[excerpt from open Letter to New York Mayor de Blasio]
It’s time for New York and other cities to connect urban planning to social equity.
It’s time to reintroduce communities into the planning process. New York must move beyond the oppositional model of planning that has too long dominated, best exemplified by our beloved Manichean struggle between cardboard versions of Robert Moses and Jane Jacobs. Although there is no contradiction in planning both inductively and deductively, our process is too skewed toward money and away from people: the capacity of neighborhoods to meaningfully participate in planning their own destinies—and that of the larger realms we all share—is fundamental. Wisdom doesn\’t belong to any particular group (although needs are best assessed locally), and a mayor must empower everyone. For this, we look to you with high hopes.
When the New York City charter was revised in 1989, it created a system of community boards and a medium of participation (the 197-a plan) that promised a new way of making decisions that would channel ideas from the grassroots to the top. But, despite the completion of many such plans across the city (out of 59 community boards, only 11 plans have ever been adopted) and despite the deep engagement of citizens and neighborhood groups in working toward ameliorative transformation, these efforts have never had real legal standing and depend on the sanction of a recalcitrant planning department. Let the de Blasio planning department pay better attention, return to the task of physical planning attuned to local desires, and more aggressively pursue architecturally significant outcomes. Instead of simply being the adjudicators of the circumstances for construction, our planners should produce more facts, more designs—and should set priorities that are both concrete and truly visionary.

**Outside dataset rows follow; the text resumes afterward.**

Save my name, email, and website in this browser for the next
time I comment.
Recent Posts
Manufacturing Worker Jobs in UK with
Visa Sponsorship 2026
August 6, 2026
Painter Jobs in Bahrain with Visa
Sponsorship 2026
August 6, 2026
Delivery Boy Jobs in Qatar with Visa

This means displacing zoning as the primary instrument of planning. The logic of zoning—the idea that development best takes place “as of right,” with clear rules, formulas, and frameworks—has a certain, nominally libertarian, appeal. What\’s concealed, though, is the structure of constraint that defines the territory in which those rules operate, whether via prescribed uses and densities or the smorgasbord of incentives and exceptions that a canny operator can call upon to enlarge a project in exchange for some marginal public benefit. We must ask as of whose rights all this complexity is designed to defend. In the postindustrial city, much of the basis for zoning is simply obsolete, and the 19th-century model of isolating obnoxious uses and classes from more privileged ones tends to make concrete exactly the kinds of differences you seek to erase.